• **EXERCISE GOAL**:
Below is a listing. Return the lines from the one that contains "Table 5 Significant" to the one that contains "Fig. 1 Study consort", both ends included, verbatim and with no pictures.

• **EXTRACTED MATERIAL**:
=-=-=

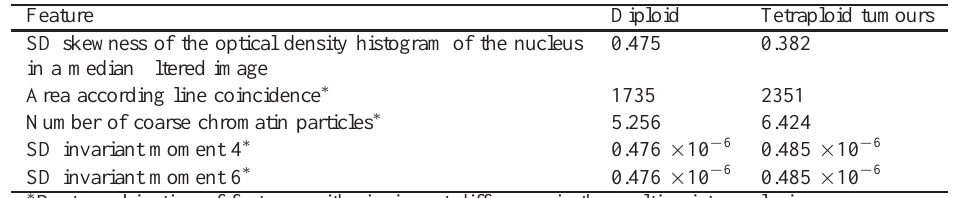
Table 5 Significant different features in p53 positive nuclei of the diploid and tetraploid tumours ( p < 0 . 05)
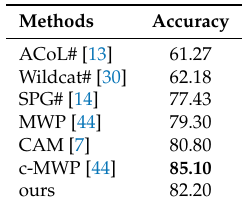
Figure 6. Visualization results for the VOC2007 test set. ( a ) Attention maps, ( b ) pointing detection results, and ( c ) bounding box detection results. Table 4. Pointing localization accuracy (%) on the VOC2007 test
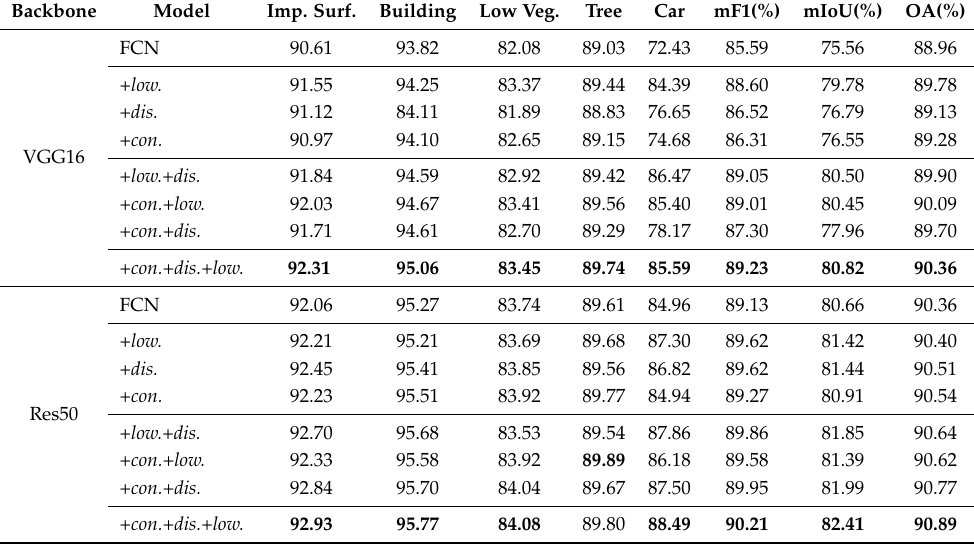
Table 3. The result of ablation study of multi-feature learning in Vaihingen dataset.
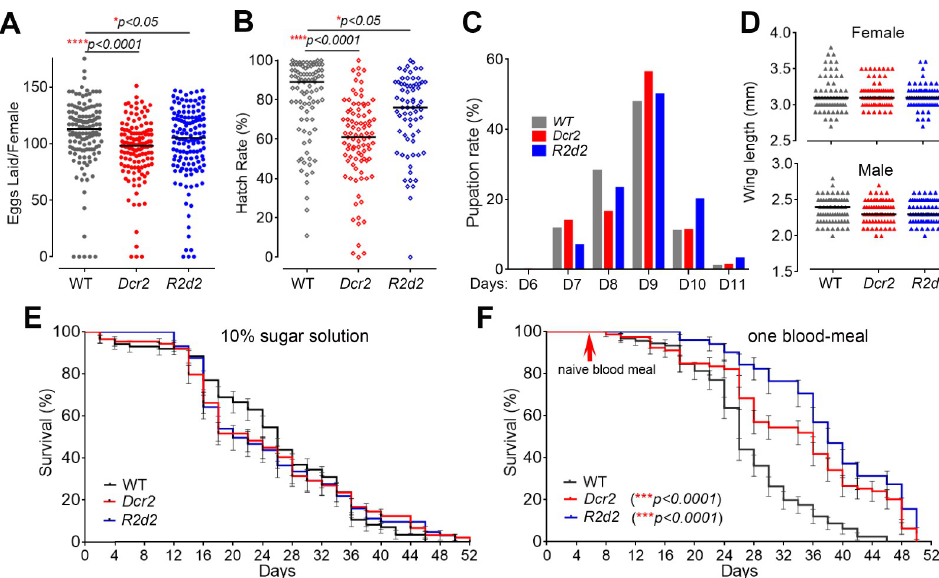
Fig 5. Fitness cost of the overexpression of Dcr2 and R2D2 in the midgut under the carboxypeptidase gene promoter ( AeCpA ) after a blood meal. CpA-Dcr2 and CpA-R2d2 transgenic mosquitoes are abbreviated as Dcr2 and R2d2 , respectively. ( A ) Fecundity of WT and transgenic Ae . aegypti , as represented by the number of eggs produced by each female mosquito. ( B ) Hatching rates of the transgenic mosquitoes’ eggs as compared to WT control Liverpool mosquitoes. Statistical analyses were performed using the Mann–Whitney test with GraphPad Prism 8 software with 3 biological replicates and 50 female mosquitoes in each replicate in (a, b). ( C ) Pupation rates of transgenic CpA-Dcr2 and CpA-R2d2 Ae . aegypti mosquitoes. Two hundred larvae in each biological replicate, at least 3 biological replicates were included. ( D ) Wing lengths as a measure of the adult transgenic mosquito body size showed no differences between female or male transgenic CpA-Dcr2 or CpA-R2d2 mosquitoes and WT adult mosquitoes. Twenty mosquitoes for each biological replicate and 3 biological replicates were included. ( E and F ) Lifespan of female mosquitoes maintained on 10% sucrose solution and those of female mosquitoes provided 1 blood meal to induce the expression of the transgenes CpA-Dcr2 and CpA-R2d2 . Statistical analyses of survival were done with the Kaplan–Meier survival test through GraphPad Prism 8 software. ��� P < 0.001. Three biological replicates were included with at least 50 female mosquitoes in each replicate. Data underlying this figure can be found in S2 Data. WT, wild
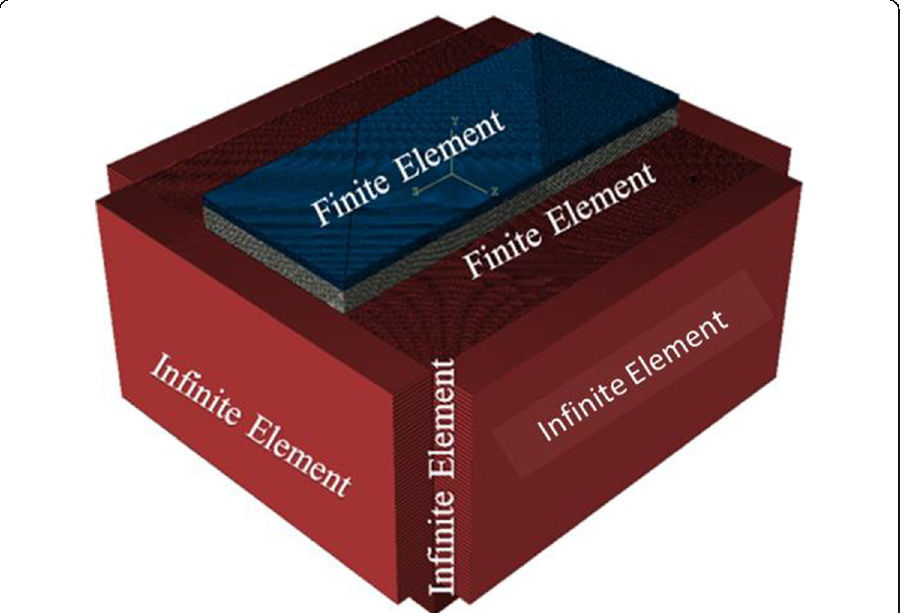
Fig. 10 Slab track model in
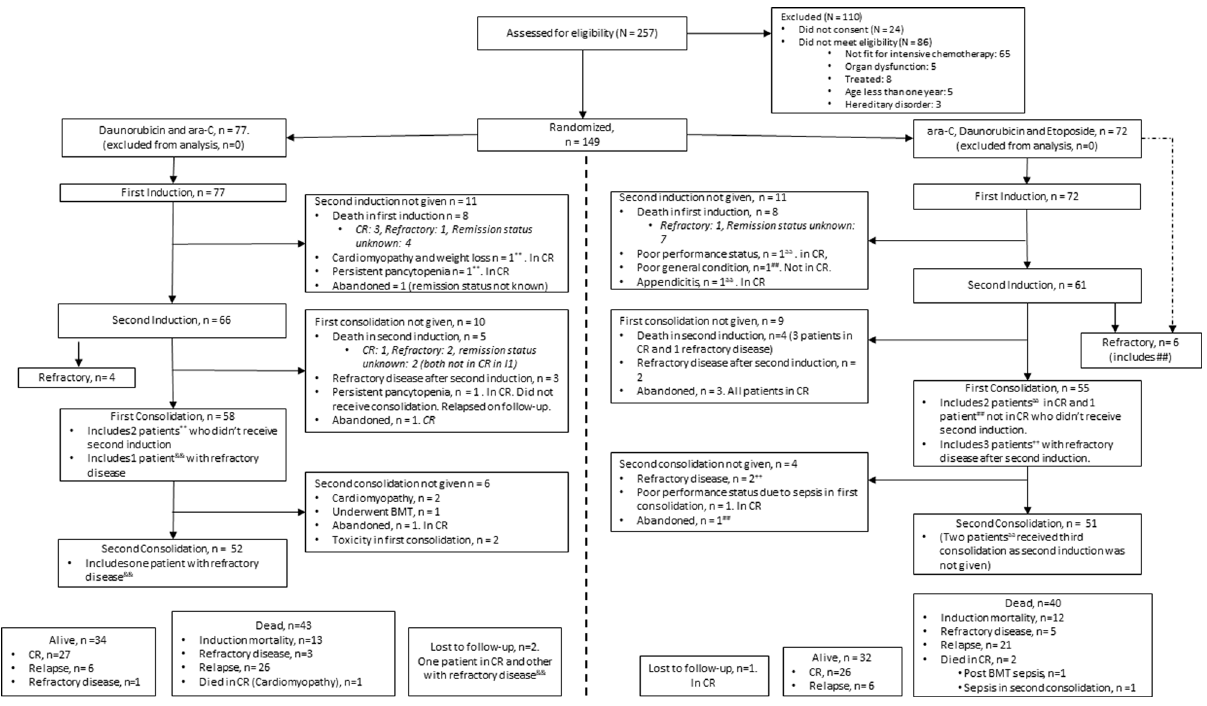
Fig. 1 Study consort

=-=-=

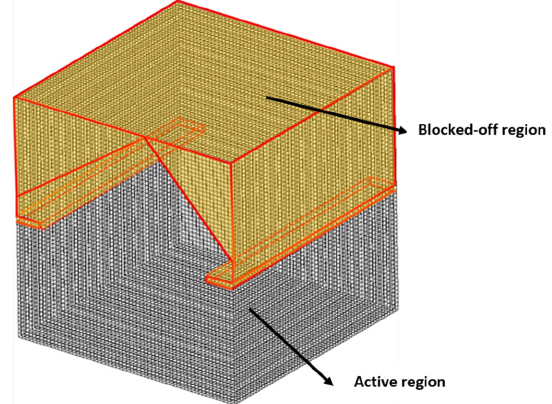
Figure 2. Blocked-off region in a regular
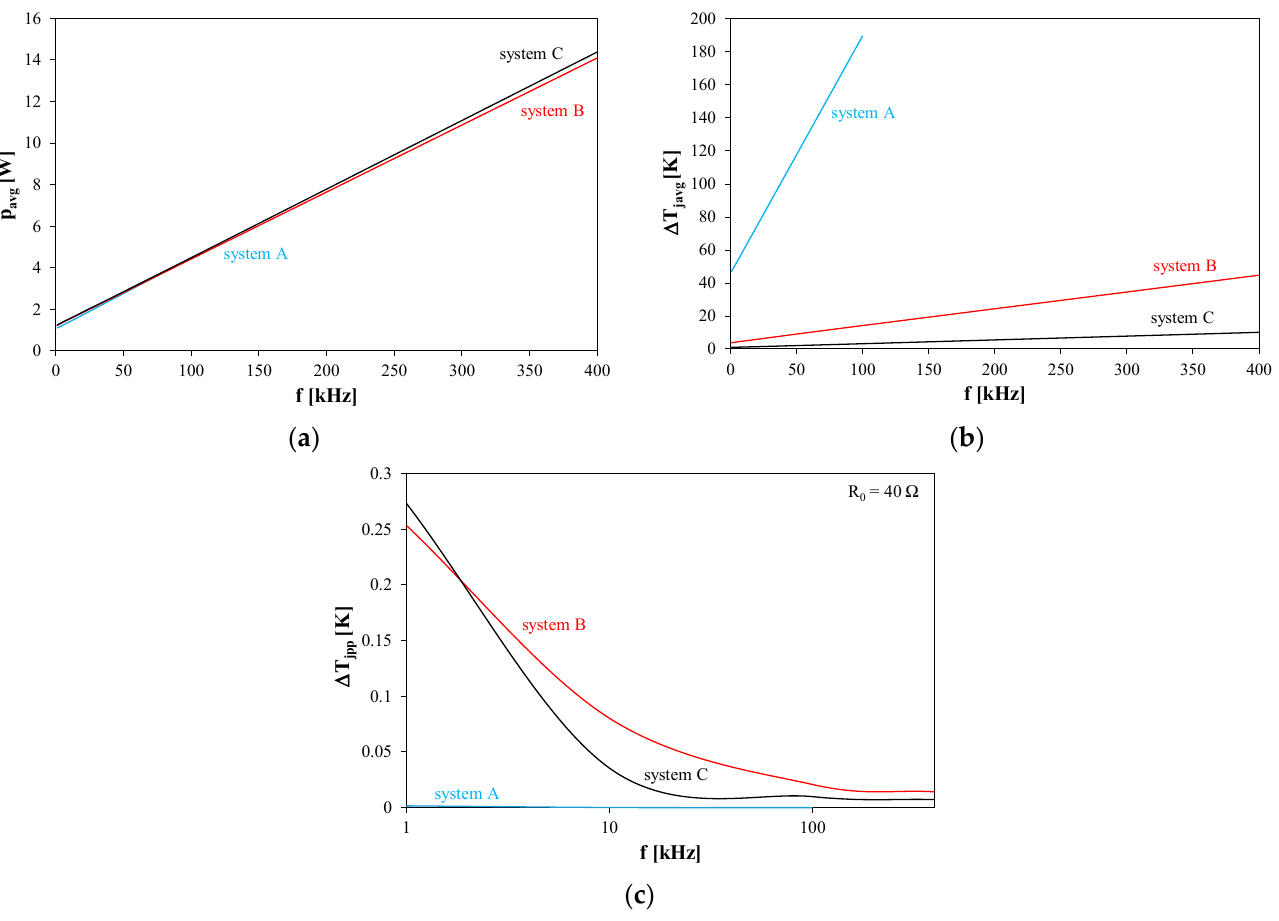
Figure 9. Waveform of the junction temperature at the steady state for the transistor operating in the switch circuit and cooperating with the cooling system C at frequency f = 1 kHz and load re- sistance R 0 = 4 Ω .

=-=-=

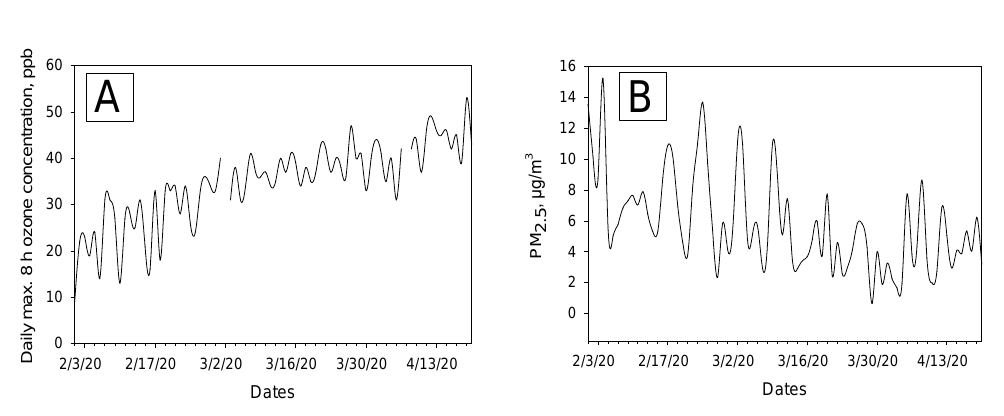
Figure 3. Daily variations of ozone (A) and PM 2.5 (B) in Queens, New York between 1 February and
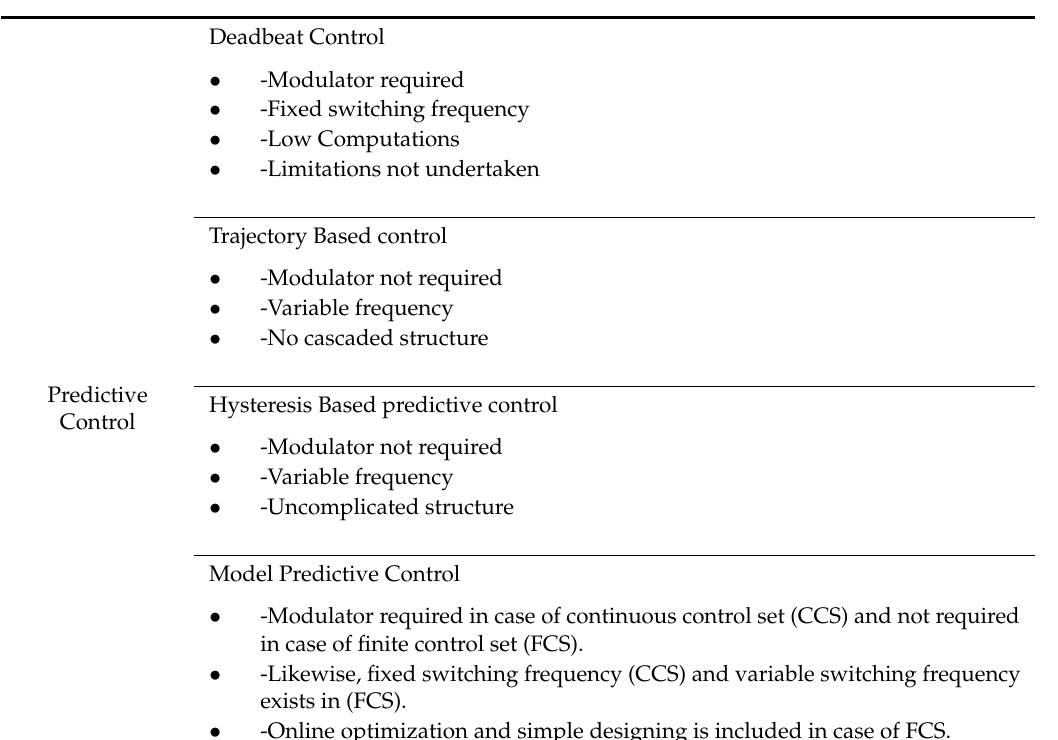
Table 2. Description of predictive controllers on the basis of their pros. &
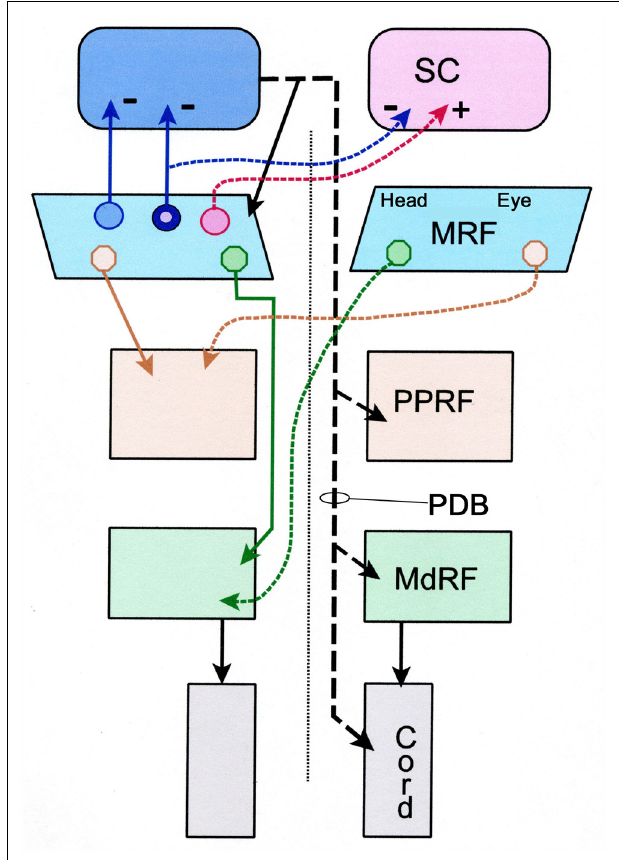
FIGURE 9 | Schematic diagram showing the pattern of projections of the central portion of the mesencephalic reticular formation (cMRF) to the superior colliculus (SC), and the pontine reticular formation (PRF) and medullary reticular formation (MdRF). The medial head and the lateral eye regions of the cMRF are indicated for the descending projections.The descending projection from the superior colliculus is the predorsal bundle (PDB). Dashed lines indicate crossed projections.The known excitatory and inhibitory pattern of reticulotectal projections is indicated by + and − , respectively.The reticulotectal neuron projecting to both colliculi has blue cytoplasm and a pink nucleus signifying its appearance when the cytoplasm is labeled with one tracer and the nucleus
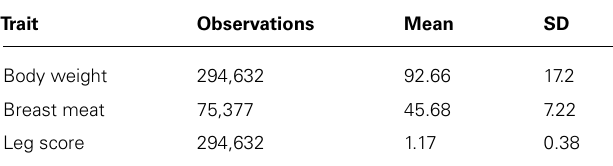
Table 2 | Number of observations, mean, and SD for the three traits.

=-=-=

• **WRITTEN RESPONSE**:
Table 5 Significant different features in p53 positive nuclei of the diploid and tetraploid tumours ( p < 0 . 05)
Figure 6. Visualization results for the VOC2007 test set. ( a ) Attention maps, ( b ) pointing detection results, and ( c ) bounding box detection results. Table 4. Pointing localization accuracy (%) on the VOC2007 test
Table 3. The result of ablation study of multi-feature learning in Vaihingen dataset.
Fig 5. Fitness cost of the overexpression of Dcr2 and R2D2 in the midgut under the carboxypeptidase gene promoter ( AeCpA ) after a blood meal. CpA-Dcr2 and CpA-R2d2 transgenic mosquitoes are abbreviated as Dcr2 and R2d2 , respectively. ( A ) Fecundity of WT and transgenic Ae . aegypti , as represented by the number of eggs produced by each female mosquito. ( B ) Hatching rates of the transgenic mosquitoes’ eggs as compared to WT control Liverpool mosquitoes. Statistical analyses were performed using the Mann–Whitney test with GraphPad Prism 8 software with 3 biological replicates and 50 female mosquitoes in each replicate in (a, b). ( C ) Pupation rates of transgenic CpA-Dcr2 and CpA-R2d2 Ae . aegypti mosquitoes. Two hundred larvae in each biological replicate, at least 3 biological replicates were included. ( D ) Wing lengths as a measure of the adult transgenic mosquito body size showed no differences between female or male transgenic CpA-Dcr2 or CpA-R2d2 mosquitoes and WT adult mosquitoes. Twenty mosquitoes for each biological replicate and 3 biological replicates were included. ( E and F ) Lifespan of female mosquitoes maintained on 10% sucrose solution and those of female mosquitoes provided 1 blood meal to induce the expression of the transgenes CpA-Dcr2 and CpA-R2d2 . Statistical analyses of survival were done with the Kaplan–Meier survival test through GraphPad Prism 8 software. ��� P < 0.001. Three biological replicates were included with at least 50 female mosquitoes in each replicate. Data underlying this figure can be found in S2 Data. WT, wild
Fig. 10 Slab track model in
Fig. 1 Study consort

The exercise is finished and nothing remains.